Le mariage de Sighebert, ses pompes, et surtout l’éclat que lui prêtait le rang de la nouvelle épouse, firent, selon les chroniques du temps, une vive impression sur l’esprit du roi Hilperik. Au milieu de ses concubines et des femmes qu’il avait épousées à la manière des anciens chefs germains, sans beaucoup de cérémonie, il lui sembla qu’il menait une vie moins noble, moins royale que celle de son jeune frère. Il résolut de prendre, comme lui, une épouse de haute naissance ; et, pour l’imiter en tout point, il fit partir une ambassade, chargée d’aller demander au roi des Goths la main de Galesvinthe, sa fille aînée. Mais cette demande rencontra des obstacles qui ne s’étaient pas présentés pour les envoyés de Sighebert. Le bruit des débauches du roi de Neustrie avait pénétré jusqu’en Espagne ; les Goths, plus civilisés que les Franks, et surtout plus soumis à la discipline de l’Évangile, disaient hautement que le roi Hilperik menait la vie d’un païen.
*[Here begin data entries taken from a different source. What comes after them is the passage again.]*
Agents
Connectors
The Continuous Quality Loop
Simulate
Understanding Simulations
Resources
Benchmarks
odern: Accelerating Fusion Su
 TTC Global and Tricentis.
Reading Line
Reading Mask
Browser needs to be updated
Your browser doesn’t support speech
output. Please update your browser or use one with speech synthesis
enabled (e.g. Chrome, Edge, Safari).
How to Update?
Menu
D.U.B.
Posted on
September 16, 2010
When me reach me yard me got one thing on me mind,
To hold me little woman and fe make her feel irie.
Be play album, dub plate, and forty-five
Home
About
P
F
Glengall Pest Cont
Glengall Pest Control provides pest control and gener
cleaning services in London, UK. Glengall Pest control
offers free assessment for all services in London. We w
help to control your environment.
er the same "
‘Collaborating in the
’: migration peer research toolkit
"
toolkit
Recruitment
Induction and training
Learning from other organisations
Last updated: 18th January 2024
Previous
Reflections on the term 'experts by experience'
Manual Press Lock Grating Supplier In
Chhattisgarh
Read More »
De son côté, la fille aînée d’Athanalghild, naturellement timide et d’un caractère doux et triste, tremblait à l’idée d’aller si loin, et d’appartenir à un pareil homme. Sa mère Goïsvinthe, qui l’aimait tendrement, partageait sa répugnance, ses craintes et ses pressentimens de malheur ; le roi était indécis et différait de jour en jour sa réponse définitive. Enfin, pressé par les ambassadeurs, il refusa de rien conclure avec eux, si leur roi ne s’engageait par serment à congédier toutes ses femmes, et à vivre selon la loi de

  1. V. Gregorii Turonensis hist. Francorum ecclesiast. pag. 227 de Antarchio et Urso. — Ibid. pag. 342, de Sichario et Chramnisindo. — Ibid. pag. 210 de Cantino episcopo, et Catone presbytero.